Eugen Roth: Die Meister

Ein Mensch sitzt da, ein schläfrig trüber,
Ein andrer döst ihm gegenüber.
Sie reden nichts, sie stieren stumm.
Mein Gott, denkst Du, sind die zwei dumm!
Der eine brummt, wie nebenbei
Ganz langsam: T c6 – c2.
Der andre wird allmählich wach
Und knurrt: D a3 – g3: Schach!
Der erste, weiter nicht erregt,
Starrt vor sich hin und überlegt.
Dann plötzlich, vor Erstaunen platt,
Seufzt er ein einzig Wörtlein: Matt!
Und die Du hieltst für niedre Geister,
Erkennst Du jetzt als hohe Meister!

8 Kommentare

Stefan 1. April 2009

Die spärlichen Angaben im Gedicht scheinen nicht auszureichen, um daraus eine Retro-Aufgabe zu konstruieren.

ElNino 1. April 2009

Hmmm: möglich ist’s schon, aber schön wird’s wohl nicht…
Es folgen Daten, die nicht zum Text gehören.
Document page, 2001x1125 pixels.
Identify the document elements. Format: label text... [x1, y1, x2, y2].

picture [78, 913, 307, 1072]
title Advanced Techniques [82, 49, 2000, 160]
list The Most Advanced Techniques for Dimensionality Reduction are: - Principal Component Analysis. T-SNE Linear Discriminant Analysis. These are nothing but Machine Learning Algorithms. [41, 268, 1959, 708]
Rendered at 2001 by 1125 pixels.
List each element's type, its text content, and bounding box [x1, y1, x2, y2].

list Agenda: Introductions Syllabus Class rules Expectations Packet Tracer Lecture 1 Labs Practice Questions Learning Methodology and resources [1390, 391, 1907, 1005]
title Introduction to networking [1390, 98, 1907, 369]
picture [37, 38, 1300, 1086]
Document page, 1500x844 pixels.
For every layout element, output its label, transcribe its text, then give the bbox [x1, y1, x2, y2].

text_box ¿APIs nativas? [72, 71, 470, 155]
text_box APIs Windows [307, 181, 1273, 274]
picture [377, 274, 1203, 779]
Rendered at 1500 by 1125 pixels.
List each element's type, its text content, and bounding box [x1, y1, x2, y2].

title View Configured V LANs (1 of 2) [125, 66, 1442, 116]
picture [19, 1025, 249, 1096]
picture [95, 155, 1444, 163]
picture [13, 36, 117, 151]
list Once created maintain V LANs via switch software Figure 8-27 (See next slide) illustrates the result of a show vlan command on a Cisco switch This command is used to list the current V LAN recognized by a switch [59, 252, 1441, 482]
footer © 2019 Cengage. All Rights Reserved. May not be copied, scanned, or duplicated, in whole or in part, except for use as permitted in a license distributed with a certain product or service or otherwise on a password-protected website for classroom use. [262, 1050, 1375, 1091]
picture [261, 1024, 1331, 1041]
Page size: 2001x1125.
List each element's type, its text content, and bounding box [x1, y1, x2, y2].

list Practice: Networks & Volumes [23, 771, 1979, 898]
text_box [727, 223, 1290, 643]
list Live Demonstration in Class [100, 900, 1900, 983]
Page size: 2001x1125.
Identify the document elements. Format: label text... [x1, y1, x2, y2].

hhhhhhhhhhhhhhh 19. November 2012

lol…

Gewitterziege 19. November 2012

Das muss ich bis morgen für die Schule auswendiglernen…. DAS IST ÖDE!!
(Kennt ihr: Eugen Roth, Man wird bescheiden? Ist mein Lieblingsgedicht…)

Philipp 13. Dezember 2016

Muss das auch Auswendiglernen
Geiles Gedicht

tritonus 18. Dezember 2016

Kein Literaturverweis von Rank Zero?
Welcher Verlag hat das veröffentlicht?

Ulrike 8. Januar 2017

Hehe, schönes Gedicht, danke :)

Mras 31. Oktober 2021

Wunderbar – Lernen ist die Kunst die Leere zu füllen
und lass Dir raten am besten noch mit Koordinaten.